Commercial and non-core assets' monetisation plan positive for IBREL

Indiabulls Real Estate (IBREL) is making progress on its plans to monetise its commercial and non-core assets with two deals it announced on Monday and Friday involving its Mumbai commercial and Chennai properties. The company is divesting its entire stake in certain subsidiaries and thereby indirectly divesting 50 per cent stake in Indiabulls Properties (IPPL) and Indiabulls Real Estate Company (IRECPL) at an aggregate enterprise value of around $1.4615 billion or Rs 9,500 crore. The stake sale in entities that include One Indiabulls and Indiabulls Finance Centre will fetch the company Rs 4,750 crore. The company is also selling residential and commercial assets at Chennai which it calls its non-core market, for Rs 2.86 billion. 

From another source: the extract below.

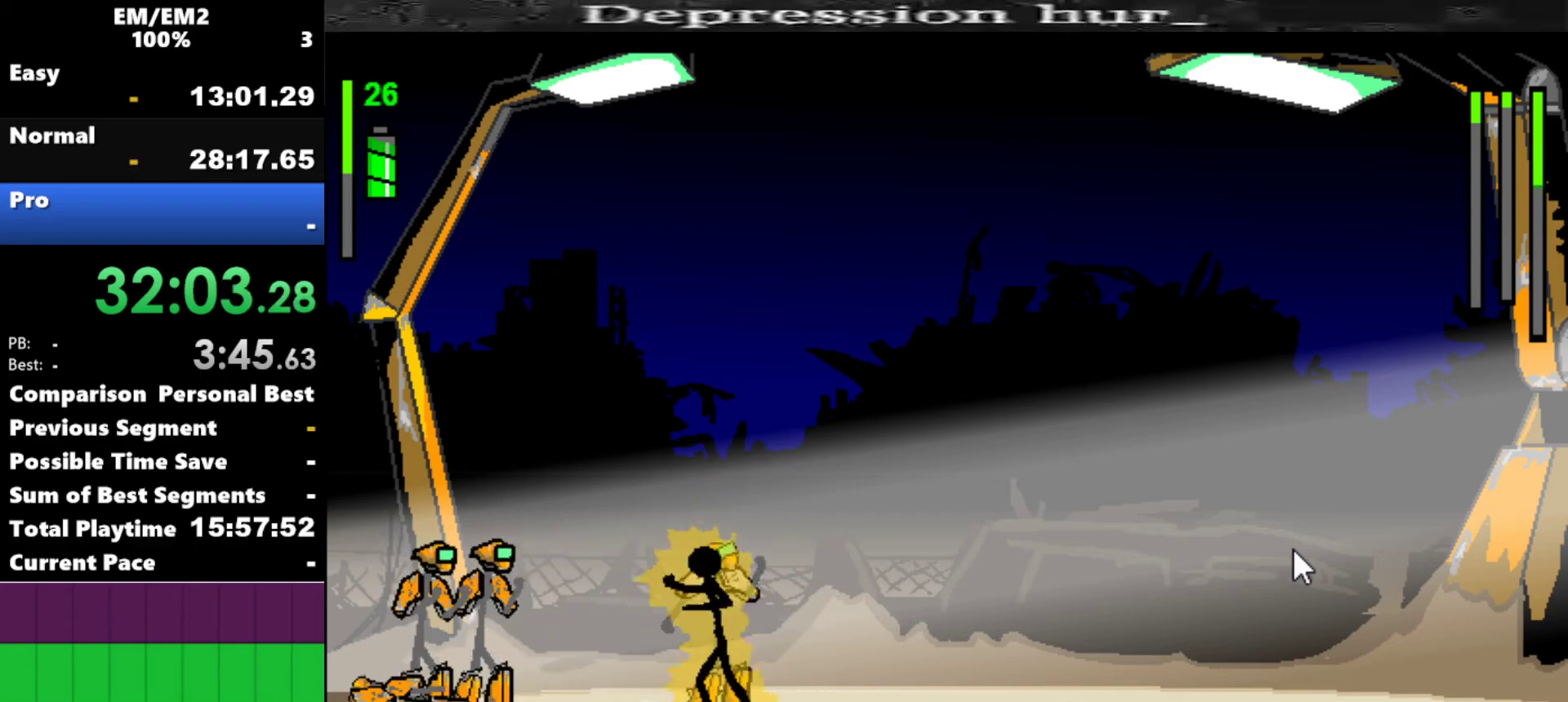
{"keys": [], "events": [[367, "a", "up"]]}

The properties sold are its completed commercial projects with a total area of 5.2 million sq ft and is more than half of its projects both completed and under construction by area. The other commercial projects, with an area of 3.9 million sq ft, are under construction and located in Gurugram and Worli/Parel in Mumbai. For the nine months ended FY18, the company’s rental portfolio generated about Rs 5.17 billion and at an annualised level it is expected to hit Rs 7.20 billion. The company has a target of achieving rental revenues of Rs 8 billion for its completed office properties and Rs 7 billion for its under-construction commercial properties by FY21. 

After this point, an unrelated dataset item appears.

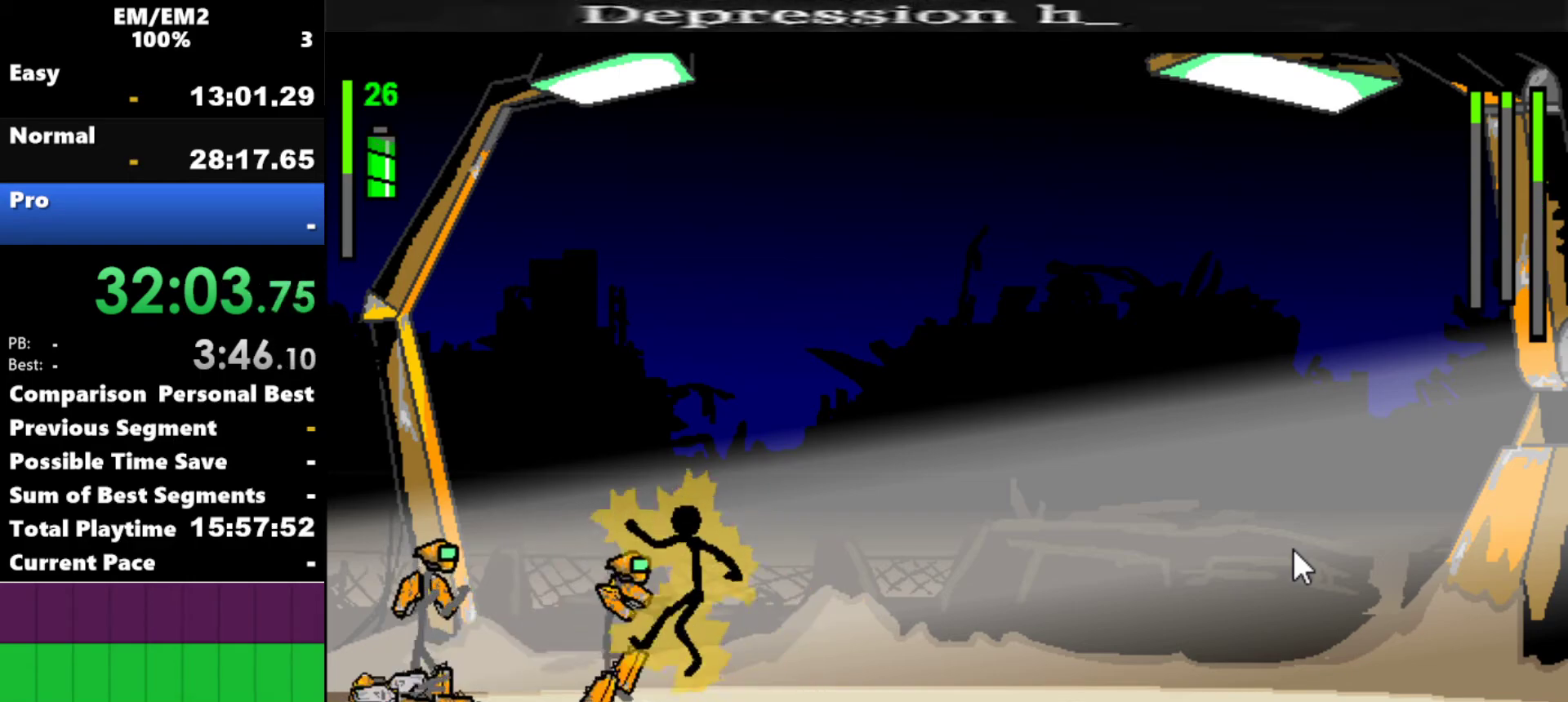
{"keys": ["a"], "events": [[150, "a", "down"]]}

While the sale of the rental assets means that the rental income is expected to come down, the proceeds from the sale will help bring down the company’s net debt of Rs 95 billion. About Rs 42 billion of this is attributable to its rental operations while the rest is accounted for by its developmental or residential portfolio. Analysts believe that the asset monetisation is a near-term catalyst for the stock given that total debt will come down by half if the Mumbai asset sales are entirely used to retire debt. Analysts at JP Morgan in an earlier report indicated that if the company is able to execute even a minority stake sale, residential balance sheet (Rs 45 billion net debt) will move towards a net cash position, especially given it has almost Rs 20 billion in pending collections from its pre-sold assets such as BLU, which is 99 per cent sold. 

The focus now is expected to shift to the execution of it residential portfolio of 33.91 million sq ft, the largest of which is its Panvel project. Of the 15 projects, the company has started handing over the units in five and expects to start the handover process in another four in the next four-five quarters. While lower debt should help, delays in execution of the existing projects could lead to cost overruns.